# New Skiff - 14' Brooker Craft Custom skiff



## makin moves (Mar 20, 2010)

wasnt that cut's old boat and I belive thats the trim plate I sold him


----------



## HialeahAngler (Dec 18, 2008)

not sure if it was his. the guy I bought it from says he got it from someone in S. Carolina. is that where it's from? i got it from the 2nd owner, supposedly. if it was cuts, I'd love for him to tell me about it.


----------



## firecat1981 (Nov 27, 2007)

It's definitely Cut's old boat, here is the old for sale post.

http://www.microskiff.com/cgi-bin/yabb2/YaBB.pl?num=1338590256/12#12


----------



## HialeahAngler (Dec 18, 2008)

ok that is definitely her, lol! I knew I'd get some hits on here. didn't take long. I bought her from James, which is who bought it from him.

Stored data:
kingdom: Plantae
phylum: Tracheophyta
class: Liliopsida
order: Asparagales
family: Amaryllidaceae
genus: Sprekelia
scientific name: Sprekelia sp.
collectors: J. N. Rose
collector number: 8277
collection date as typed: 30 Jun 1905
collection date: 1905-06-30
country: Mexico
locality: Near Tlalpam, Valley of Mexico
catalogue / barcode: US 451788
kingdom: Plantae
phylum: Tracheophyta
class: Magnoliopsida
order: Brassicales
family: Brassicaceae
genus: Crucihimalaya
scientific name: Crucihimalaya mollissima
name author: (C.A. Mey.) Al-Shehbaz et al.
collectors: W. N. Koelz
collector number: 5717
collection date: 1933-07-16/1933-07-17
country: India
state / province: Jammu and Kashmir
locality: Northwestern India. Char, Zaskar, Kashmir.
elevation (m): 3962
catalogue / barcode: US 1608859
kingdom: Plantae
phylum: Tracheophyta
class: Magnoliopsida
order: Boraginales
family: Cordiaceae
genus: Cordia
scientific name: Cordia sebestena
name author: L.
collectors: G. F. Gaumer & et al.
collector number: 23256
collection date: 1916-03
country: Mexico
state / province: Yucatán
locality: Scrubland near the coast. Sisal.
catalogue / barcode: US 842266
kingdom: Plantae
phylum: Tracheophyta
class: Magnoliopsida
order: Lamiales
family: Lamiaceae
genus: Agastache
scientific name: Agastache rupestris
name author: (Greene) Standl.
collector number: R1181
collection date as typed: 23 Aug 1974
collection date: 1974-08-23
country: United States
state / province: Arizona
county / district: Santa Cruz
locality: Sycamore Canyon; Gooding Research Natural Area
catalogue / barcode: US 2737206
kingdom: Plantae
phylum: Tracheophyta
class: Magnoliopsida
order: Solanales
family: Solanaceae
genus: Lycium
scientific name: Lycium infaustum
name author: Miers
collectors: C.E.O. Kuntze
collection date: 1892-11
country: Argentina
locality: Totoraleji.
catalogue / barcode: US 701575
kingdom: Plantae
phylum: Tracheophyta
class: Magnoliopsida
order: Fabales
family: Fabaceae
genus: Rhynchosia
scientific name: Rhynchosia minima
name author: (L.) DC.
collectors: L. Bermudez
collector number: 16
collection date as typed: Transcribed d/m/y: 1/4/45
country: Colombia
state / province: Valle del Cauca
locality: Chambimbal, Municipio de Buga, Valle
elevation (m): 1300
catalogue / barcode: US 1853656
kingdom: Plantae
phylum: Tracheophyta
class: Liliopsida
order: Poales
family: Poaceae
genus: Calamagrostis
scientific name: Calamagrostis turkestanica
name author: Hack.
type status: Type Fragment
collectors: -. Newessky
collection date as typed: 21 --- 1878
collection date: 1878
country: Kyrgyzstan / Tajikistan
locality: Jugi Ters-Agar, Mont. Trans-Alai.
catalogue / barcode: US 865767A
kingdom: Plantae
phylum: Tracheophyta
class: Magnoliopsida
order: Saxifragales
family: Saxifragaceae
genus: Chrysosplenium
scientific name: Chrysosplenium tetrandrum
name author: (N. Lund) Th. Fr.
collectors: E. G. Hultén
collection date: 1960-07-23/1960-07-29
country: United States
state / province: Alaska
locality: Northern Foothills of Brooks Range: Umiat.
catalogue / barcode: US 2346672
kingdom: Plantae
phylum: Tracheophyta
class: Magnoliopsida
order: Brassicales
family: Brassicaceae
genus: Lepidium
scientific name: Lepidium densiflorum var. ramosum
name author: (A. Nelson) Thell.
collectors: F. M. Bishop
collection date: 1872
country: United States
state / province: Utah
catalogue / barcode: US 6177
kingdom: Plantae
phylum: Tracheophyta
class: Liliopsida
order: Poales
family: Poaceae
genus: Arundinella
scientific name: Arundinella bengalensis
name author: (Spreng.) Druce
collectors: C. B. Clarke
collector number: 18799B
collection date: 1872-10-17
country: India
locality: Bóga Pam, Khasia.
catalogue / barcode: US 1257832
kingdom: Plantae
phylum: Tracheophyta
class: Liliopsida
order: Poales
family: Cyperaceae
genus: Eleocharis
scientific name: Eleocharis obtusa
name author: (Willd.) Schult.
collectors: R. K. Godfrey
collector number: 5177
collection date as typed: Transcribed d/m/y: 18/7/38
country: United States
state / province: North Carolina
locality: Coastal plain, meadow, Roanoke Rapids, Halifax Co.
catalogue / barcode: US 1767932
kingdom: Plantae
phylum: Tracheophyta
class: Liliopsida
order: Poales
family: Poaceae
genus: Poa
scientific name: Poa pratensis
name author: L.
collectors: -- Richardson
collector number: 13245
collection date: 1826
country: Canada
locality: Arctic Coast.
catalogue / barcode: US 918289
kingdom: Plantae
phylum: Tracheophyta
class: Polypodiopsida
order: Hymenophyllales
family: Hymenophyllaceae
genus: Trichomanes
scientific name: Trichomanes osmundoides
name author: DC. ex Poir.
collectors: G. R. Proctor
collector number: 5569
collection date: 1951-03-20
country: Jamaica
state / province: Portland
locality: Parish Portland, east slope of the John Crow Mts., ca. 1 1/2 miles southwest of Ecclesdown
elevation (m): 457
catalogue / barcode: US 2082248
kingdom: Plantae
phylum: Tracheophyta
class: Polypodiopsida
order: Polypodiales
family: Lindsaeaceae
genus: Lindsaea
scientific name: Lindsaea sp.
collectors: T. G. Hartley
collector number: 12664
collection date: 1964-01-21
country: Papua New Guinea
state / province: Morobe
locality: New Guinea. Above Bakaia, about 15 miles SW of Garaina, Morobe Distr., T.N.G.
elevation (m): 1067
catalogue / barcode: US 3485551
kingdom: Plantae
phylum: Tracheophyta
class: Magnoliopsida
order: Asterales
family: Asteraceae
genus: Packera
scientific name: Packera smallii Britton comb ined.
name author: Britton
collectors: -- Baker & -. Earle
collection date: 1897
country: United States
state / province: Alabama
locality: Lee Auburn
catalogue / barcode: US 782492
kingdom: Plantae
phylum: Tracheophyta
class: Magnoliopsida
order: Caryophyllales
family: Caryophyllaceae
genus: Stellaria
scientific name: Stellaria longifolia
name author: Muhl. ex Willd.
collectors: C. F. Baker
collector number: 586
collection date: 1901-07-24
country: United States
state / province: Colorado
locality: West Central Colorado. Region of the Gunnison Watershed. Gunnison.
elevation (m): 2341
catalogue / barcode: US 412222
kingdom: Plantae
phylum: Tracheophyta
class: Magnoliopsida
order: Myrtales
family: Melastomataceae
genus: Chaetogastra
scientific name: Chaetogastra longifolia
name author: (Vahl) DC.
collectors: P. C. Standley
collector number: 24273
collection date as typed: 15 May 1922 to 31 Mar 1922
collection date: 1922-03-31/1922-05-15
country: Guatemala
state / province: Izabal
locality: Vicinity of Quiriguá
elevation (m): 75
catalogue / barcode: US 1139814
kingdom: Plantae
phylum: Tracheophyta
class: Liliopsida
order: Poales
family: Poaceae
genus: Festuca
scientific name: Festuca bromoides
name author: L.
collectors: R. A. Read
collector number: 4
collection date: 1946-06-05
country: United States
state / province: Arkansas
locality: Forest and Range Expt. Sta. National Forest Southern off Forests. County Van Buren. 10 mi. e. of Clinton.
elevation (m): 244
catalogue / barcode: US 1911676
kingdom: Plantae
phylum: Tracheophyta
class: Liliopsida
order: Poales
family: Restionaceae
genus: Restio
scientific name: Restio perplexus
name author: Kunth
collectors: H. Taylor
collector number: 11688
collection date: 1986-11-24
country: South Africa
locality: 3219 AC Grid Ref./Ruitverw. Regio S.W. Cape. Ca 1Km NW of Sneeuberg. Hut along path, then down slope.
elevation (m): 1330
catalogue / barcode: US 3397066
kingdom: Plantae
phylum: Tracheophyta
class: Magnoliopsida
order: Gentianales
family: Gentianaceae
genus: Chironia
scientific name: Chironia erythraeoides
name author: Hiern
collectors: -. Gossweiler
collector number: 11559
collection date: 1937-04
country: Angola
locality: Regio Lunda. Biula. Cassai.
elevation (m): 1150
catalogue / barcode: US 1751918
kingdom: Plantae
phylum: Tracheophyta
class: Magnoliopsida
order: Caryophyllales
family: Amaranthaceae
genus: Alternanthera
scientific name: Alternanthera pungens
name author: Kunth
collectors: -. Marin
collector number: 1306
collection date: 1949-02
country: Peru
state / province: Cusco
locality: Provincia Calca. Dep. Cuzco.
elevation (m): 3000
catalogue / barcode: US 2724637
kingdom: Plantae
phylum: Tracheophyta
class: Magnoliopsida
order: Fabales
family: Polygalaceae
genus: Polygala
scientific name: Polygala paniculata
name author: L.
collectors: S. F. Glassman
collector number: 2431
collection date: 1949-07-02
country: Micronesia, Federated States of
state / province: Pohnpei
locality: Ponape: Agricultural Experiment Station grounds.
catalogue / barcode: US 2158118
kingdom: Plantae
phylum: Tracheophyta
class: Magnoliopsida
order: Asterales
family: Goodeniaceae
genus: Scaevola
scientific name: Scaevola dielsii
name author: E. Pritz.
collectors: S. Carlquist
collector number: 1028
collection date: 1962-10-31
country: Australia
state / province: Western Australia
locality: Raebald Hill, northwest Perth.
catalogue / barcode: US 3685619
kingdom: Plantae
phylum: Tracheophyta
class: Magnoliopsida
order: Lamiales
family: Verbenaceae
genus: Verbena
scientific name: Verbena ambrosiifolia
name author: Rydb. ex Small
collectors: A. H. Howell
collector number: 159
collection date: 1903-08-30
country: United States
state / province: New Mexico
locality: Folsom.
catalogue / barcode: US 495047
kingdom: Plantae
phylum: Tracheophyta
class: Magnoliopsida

* **Requirements**
- 1) In the skiff forum thread, whom did HialeahAngler buy the boat from?
- 2) Update the listing's stretch from the line containing "locality: Sycamore Canyon;" through the line containing "collectors: -. Newessky" so that "collectors" reads "collected by", with nothing else changed, and return only those lines.

* **Complete answers**
- 1) James

- 2)
locality: Sycamore Canyon; Gooding Research Natural Area
catalogue / barcode: US 2737206
kingdom: Plantae
phylum: Tracheophyta
class: Magnoliopsida
order: Solanales
family: Solanaceae
genus: Lycium
scientific name: Lycium infaustum
name author: Miers
collected by: C.E.O. Kuntze
collection date: 1892-11
country: Argentina
locality: Totoraleji.
catalogue / barcode: US 701575
kingdom: Plantae
phylum: Tracheophyta
class: Magnoliopsida
order: Fabales
family: Fabaceae
genus: Rhynchosia
scientific name: Rhynchosia minima
name author: (L.) DC.
collected by: L. Bermudez
collector number: 16
collection date as typed: Transcribed d/m/y: 1/4/45
country: Colombia
state / province: Valle del Cauca
locality: Chambimbal, Municipio de Buga, Valle
elevation (m): 1300
catalogue / barcode: US 1853656
kingdom: Plantae
phylum: Tracheophyta
class: Liliopsida
order: Poales
family: Poaceae
genus: Calamagrostis
scientific name: Calamagrostis turkestanica
name author: Hack.
type status: Type Fragment
collected by: -. Newessky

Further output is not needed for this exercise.